In another project, a Mohawk ROV will be used to help answer a question Morton said he hears often: “Why are you protecting the super-deep areas in the Tortugas South Reserve that go down about 1,700 feet?”

The ROV is going where divers cannot.

The Nancy Foster will methodically cruise back and forth on the ocean’s surface as if it’s “mowing the lawn” while a multibeam sonar creates a high-definition map of the ocean floor by shooting sound waves to the seabed and listening to their reflections.

Simultaneously, another machine that is like a “fish finder on steroids” is superimposing information about the marine life over an ocean-floor structure map.

“This is a collaborative effort to look for critical bathymetric features that fish might be using as cues for an aggregation site,” Donahue said.

Morton added: “This information doesn’t have the ‘wow’ factor of fish-tagging and ROVs, but it’s what really tells the story: ‘What is the place and what is the type of habitat?
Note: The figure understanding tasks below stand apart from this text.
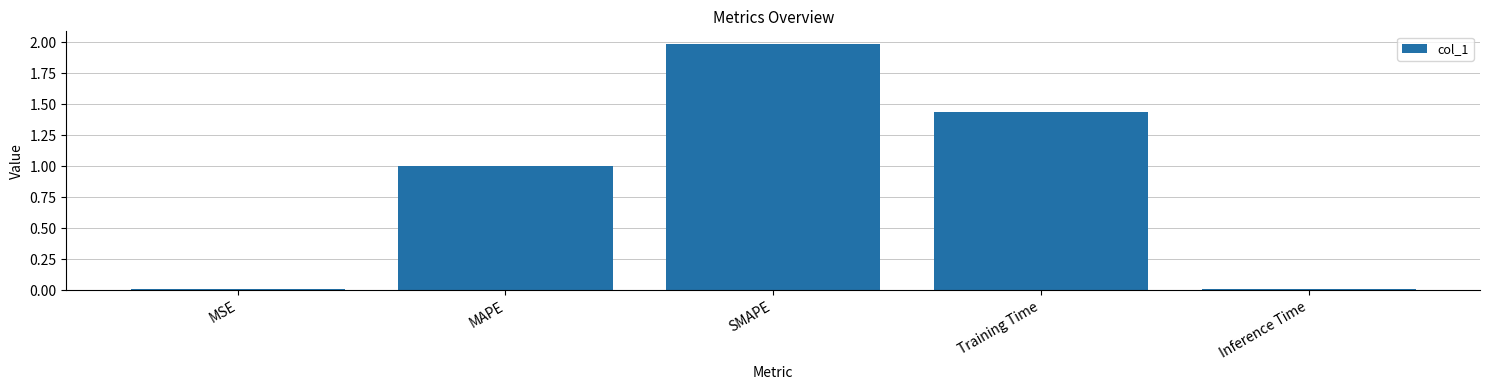

Does the chart contain stacked bars?

No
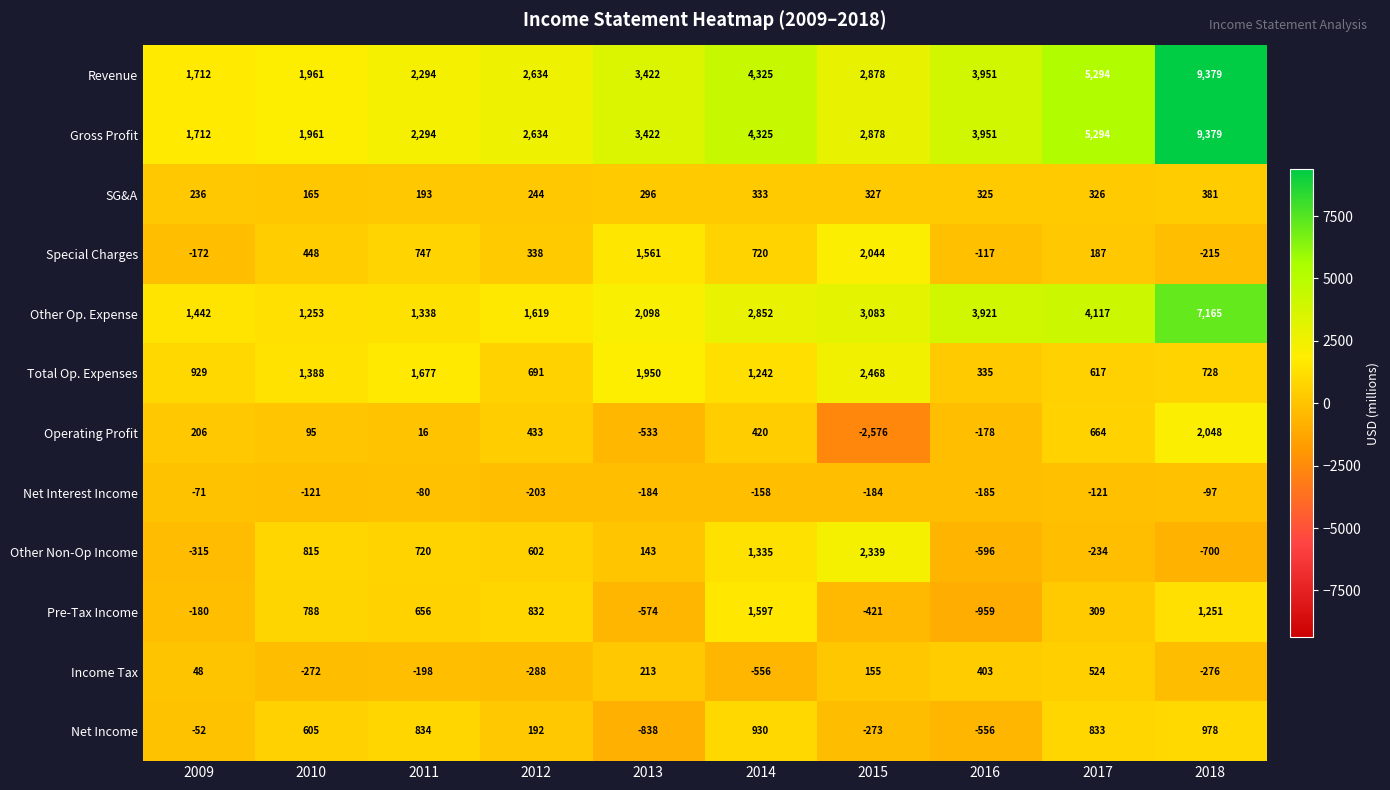

How many negative values does the Net Income series have?

4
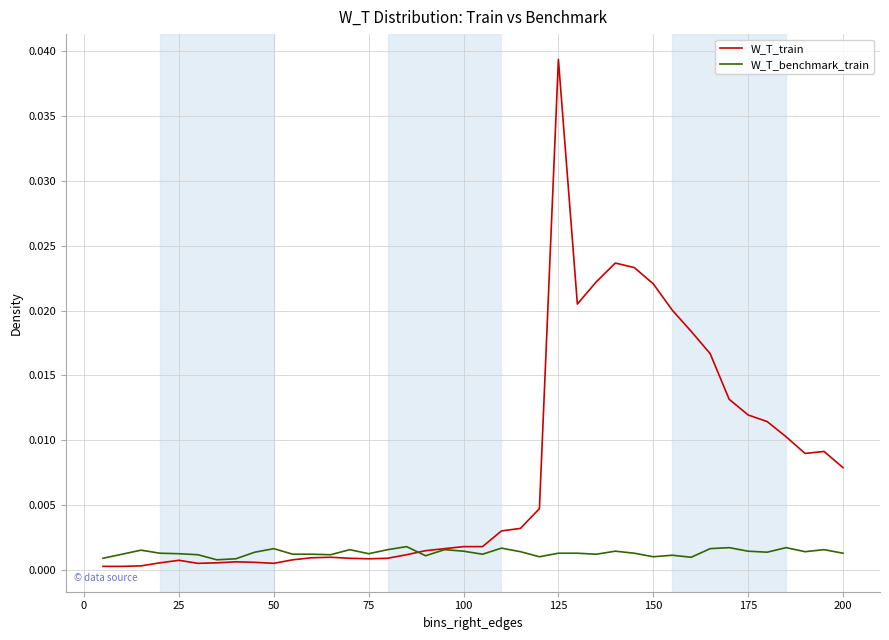

Count the W_T_benchmark_train values in the range 0 to 1.

40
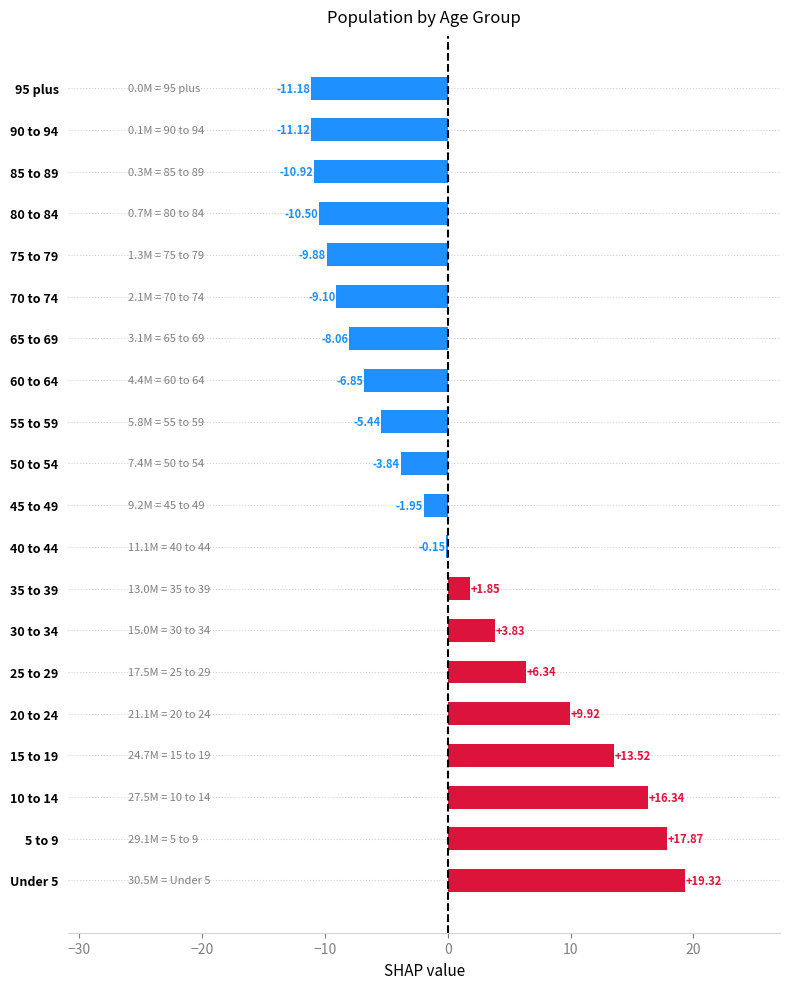

What is the sum of the values at 35 to 39 and 80 to 84?

-8.7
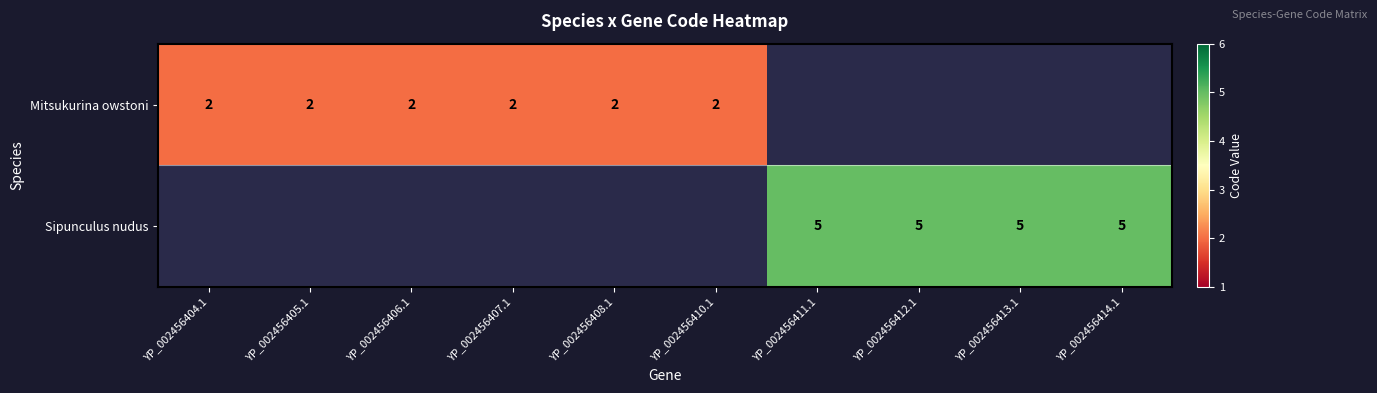

The Sipunculus nudus series shows 3 at YP_002456411.1. True or false?

False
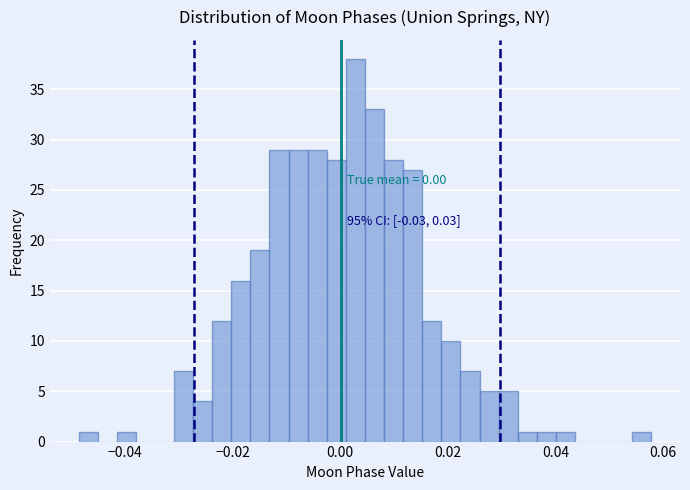

Read against the x-axis, roughly where is the centre of the tallest bar?

0.002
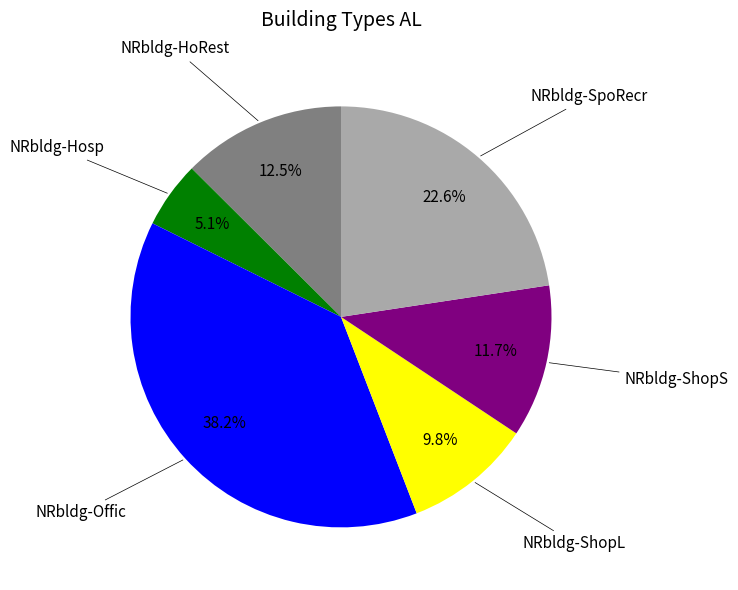

Is there any slice that represents more than half of the pie?

No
What is the depth? What are the features? Is it flat ledges or deep drop-offs?’”

This time the science party is particularly interested in the west side of the Tortugas bank, where large snowy grouper hang out. This western area is currently not protected, but the Sanctuary Advisory Committee has recommended that it be added to the no-take zone. In exchange, the committee also recommends giving a southern portion of the reserve back to fishermen.

“There’s a perception in the community that the sanctuary only takes and never gives back,” said Bergh, the Florida Keys progam director for The Nature Conservancy. “I’d like to see the sanctuary prove that wrong. As new information becomes available, the sanctuary can adapt, and it does listen to science and the public.”